As his stare ran over my stomach to my breasts, I placed my hand on my thigh, ready to give him the middle finger when that gaze found the place between my thighs again. He then shot me a scowl as being caught out, turned away so I couldn’t see that little smirk on his shitty face.

“I’m heading inside,” he announced, “walking up the stairs.”

“Good,” I shouted after him. “Fuck you. Sorry, I messed up your sadistic, fucked up hunting game.”

“He’s not normally like that,” Ezrah mumbled once his older brother was gone.

“Like what?” I flinched when Lev gently dried my foot with a towel. “An asshole? I have yet to see any evidence of him being anything but an asshole.”

“He’s right, though, you do yack a lot,” Ezrah pointed out as he unfastened the straps of the brace and then slid his hand under my heel to gently lift my foot.

“Fuck him. He tried to kill me. Treated me like a fawn that gigantic ego needed to chase so he could feel better about himself. Man, he,” pointing my finger to the door where he was only a few seconds ago, “needs therapy. Like, big time.”

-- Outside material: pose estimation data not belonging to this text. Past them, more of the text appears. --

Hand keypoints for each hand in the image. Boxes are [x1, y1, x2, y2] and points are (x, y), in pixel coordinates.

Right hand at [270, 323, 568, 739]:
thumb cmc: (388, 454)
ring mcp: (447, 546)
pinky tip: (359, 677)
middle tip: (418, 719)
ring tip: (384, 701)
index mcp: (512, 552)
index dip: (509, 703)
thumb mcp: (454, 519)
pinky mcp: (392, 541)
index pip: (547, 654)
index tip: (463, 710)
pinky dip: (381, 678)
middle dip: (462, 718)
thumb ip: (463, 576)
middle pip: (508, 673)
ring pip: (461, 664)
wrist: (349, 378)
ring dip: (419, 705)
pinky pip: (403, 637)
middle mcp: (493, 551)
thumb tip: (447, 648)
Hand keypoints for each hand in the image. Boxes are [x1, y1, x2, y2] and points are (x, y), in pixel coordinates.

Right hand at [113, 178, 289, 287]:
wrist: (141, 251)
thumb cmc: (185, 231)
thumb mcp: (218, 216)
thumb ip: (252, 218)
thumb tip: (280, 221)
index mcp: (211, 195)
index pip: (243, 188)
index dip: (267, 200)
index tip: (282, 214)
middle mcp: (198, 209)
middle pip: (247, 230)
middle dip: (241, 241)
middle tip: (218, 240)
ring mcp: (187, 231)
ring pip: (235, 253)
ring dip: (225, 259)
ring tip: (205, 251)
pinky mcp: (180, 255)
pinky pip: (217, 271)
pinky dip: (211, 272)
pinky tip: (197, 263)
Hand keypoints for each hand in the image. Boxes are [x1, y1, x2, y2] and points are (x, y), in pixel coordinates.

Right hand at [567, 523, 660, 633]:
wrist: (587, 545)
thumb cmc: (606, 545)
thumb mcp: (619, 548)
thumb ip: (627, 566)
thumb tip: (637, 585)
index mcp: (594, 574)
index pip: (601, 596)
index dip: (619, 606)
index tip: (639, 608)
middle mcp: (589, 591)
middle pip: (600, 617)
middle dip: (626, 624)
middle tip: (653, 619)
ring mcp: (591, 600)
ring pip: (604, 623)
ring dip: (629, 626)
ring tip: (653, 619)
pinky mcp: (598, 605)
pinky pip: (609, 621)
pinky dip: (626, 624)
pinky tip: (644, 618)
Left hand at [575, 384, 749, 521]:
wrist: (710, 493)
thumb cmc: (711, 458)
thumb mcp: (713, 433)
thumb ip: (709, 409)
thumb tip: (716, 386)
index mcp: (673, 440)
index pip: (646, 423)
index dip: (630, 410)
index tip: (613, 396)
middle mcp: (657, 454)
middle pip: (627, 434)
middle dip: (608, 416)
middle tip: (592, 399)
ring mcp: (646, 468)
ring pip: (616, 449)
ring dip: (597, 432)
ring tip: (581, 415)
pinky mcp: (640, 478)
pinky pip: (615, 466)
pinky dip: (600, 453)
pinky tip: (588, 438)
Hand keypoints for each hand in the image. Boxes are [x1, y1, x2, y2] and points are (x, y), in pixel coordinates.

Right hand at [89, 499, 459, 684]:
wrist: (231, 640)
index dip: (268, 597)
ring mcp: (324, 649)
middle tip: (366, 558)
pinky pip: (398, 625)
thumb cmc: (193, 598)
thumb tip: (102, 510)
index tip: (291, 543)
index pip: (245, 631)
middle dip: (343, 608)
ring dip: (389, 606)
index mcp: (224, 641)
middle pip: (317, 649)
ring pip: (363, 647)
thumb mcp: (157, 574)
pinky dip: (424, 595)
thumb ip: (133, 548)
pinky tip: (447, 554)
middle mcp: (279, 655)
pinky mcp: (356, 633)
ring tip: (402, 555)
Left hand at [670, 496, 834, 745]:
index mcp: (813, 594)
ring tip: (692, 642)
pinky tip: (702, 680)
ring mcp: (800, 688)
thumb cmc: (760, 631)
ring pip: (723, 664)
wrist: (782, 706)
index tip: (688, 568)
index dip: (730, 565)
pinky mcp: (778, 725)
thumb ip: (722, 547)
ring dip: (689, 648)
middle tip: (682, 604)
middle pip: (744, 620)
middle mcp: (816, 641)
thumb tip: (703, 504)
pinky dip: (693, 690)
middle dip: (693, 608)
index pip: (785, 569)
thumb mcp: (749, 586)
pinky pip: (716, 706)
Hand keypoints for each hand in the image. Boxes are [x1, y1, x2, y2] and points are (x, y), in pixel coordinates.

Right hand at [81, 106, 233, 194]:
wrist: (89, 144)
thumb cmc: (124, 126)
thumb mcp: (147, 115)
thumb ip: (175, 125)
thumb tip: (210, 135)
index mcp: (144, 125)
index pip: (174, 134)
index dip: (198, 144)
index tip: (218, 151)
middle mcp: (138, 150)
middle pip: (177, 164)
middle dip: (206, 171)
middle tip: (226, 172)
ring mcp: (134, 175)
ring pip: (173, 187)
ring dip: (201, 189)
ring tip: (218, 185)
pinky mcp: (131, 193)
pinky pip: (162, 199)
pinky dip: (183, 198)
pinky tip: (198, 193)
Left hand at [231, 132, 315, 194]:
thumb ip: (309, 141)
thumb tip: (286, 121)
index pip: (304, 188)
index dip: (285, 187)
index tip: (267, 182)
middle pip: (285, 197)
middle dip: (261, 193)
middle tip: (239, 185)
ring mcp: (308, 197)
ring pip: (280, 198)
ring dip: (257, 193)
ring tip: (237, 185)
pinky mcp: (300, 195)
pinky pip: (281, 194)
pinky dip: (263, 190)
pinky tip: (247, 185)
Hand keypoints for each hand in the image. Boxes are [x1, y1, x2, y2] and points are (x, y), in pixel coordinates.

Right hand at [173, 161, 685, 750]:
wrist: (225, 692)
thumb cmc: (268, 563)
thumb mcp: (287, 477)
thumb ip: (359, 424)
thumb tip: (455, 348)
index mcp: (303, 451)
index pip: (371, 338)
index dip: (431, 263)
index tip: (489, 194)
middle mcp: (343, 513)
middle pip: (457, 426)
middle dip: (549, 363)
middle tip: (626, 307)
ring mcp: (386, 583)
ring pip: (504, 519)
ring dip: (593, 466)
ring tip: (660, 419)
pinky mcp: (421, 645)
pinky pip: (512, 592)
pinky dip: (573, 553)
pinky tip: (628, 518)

“He had no intention of killing you, Adina,” Ezrah tried to console me, but it wasn’t working.

“I disagree,” I shrilled, getting even more agitated. “You saw with your own eyes what he was like. Freaking madman psycho.”

“Seriously, sweetheart, if he wanted to kill you, he would’ve done it by now,” he pressed, folding the Velcro straps around my ankle.

“Well, there’s still time,” I hit back.